◆ BRIEF
Reproduce every line of the listing below word for word, leaving the pictures out of your answer.
── DATA ROWS
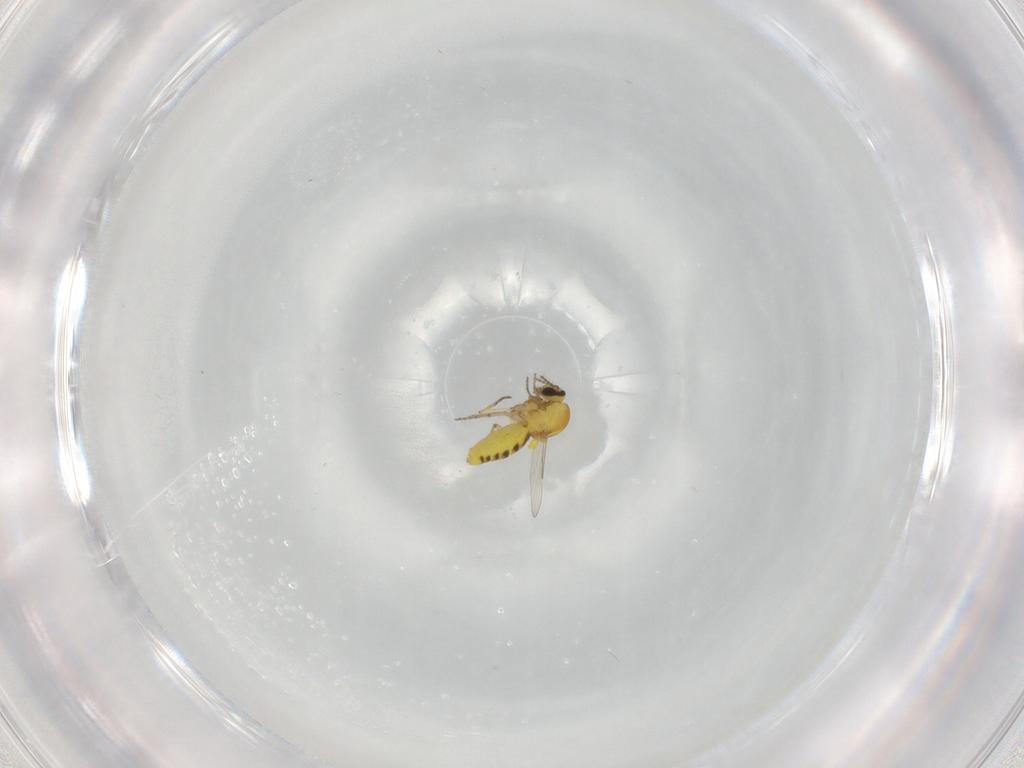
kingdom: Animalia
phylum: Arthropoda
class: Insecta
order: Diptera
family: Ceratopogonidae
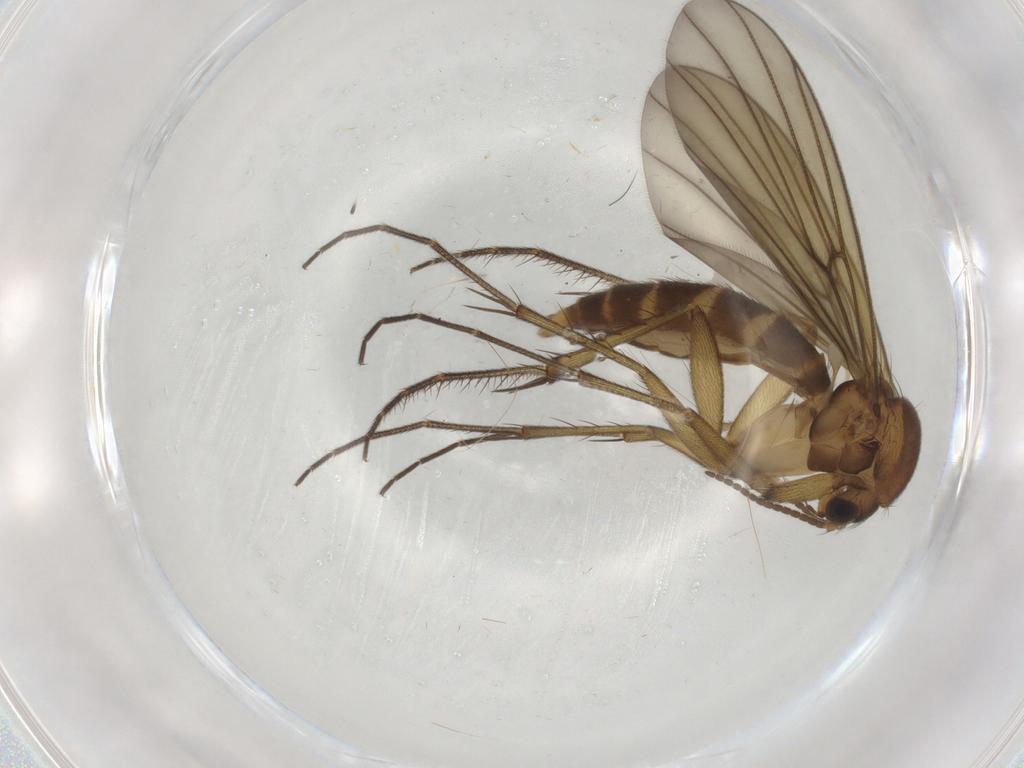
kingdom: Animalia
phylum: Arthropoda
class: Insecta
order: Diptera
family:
────
◆ FINAL ANSWER
kingdom: Animalia
phylum: Arthropoda
class: Insecta
order: Diptera
family: Ceratopogonidae
kingdom: Animalia
phylum: Arthropoda
class: Insecta
order: Diptera
family:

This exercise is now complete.